39   MrMagic   2018 Jul 30, 1:08pm  

Heraclitusstudent says
Today doctors set the price as they see fit. In a single payer system, the government sets a reasonable price as they see fit.


I see you don't know much about how Medicare, Medicaid and private insurance companies bill, do you.

All insurance companies have "allowables" for all the major treatment they cover. Do you really think a doctor can submit a bill for a basic exam for a million dollars and get paid that amount from the insurance company?
40   MrMagic   2018 Jul 30, 1:13pm  

Speaking of that great Socialist, single payer system Canada has, that the Democrats think we should copy......

63,000 Canadians left the country for medical treatment last year.

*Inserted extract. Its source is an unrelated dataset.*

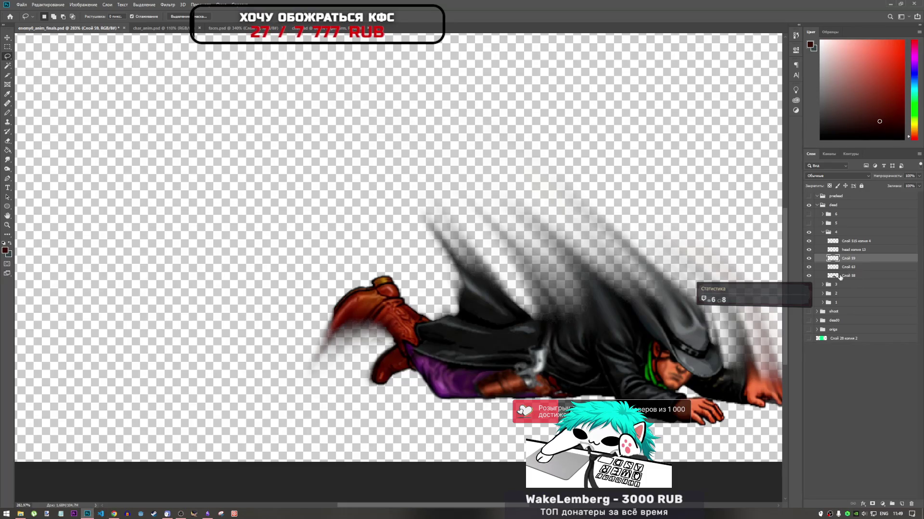
{"action": "left_click", "coordinate": [808, 267]}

A new report from the Fraser Institute estimates that more than 63,000 Canadians travelled abroad for medical care in 2016.

The think-tank says that's a nearly 40-per-cent increase over the previous year, and may be related to long wait times for medical procedures in Canada.

The institute asked the specialists to approximate the percentage of their patients who received non-emergency treatment outside of Canada in the previous 12 months. Based on that data, the institute estimates that 63,459 Canadians left the country for non-urgent medical care in 2016.

"If that many Canadians are willing to pay out of pocket to get faster access to the treatment they need, that means they are dissatisfied with the quality of care," said Yanick Labrie, a senior Fraser Institute fellow and one of the authors of the report.